Example: A shell with 1000 damage and no falloff strikes a piece of armor with 20% resistance and 700 negation. The blast damage of 1000 will be applied to all nearby blocks. The armor struck will reduce damage dealt to itself by 20% to 800. Damage negation will then be applied, reducing the damage to 100. All other blocks struck still have to deal with the 1000 damage
Weapons with negates resistance subtract their negation number from the blocks resistance for effective resistance.
Example: Armor with 20% resist struck by a negates 5% resist shot will block 15% of the damage rather than 19%
Armor – Dampening
Armors with dampening will prevent the blast of AoE weapons that directly impact the armor.
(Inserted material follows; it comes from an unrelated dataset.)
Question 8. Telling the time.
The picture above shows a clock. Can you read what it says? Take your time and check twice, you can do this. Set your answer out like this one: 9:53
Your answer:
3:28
The armor block itself still receives the full listed damage. Blasts from other sources (module destruction, type 1 blasts, hits to neighboring blocks) are unaffected by dampening
Armor – Self-hardening
- Any damage over the self-hardening value is negated.
- The round will not penetrate even if it would normally have been able to. Applies to both penetrating and blast damage.
- If the block’s hp is low enough that it is destroyed before reaching the self-hardening value, S-H does not trigger and the block is penetrated as normal.
Repair – Disclaimer
Repair has several bugs going on right now. Several of the values on a ship’s stat sheet contradict each other and/or the dev-given report on what they should be.
Repair team assignment is even murkier than blast damage potency, and you are likely to see values in your game wildly different from what this guide suggests should happen.
Hopefully it will all be patched up at some point.
Repair – Active
- Each repair team repairs 60 damage and consumes 1 material per second in a battle
- Each repair team repairs 600 damage and consumes 10 material per second outside of a battle
Repair – Passive
- Occurs when materials are depleted or the player manually deactivates active repair.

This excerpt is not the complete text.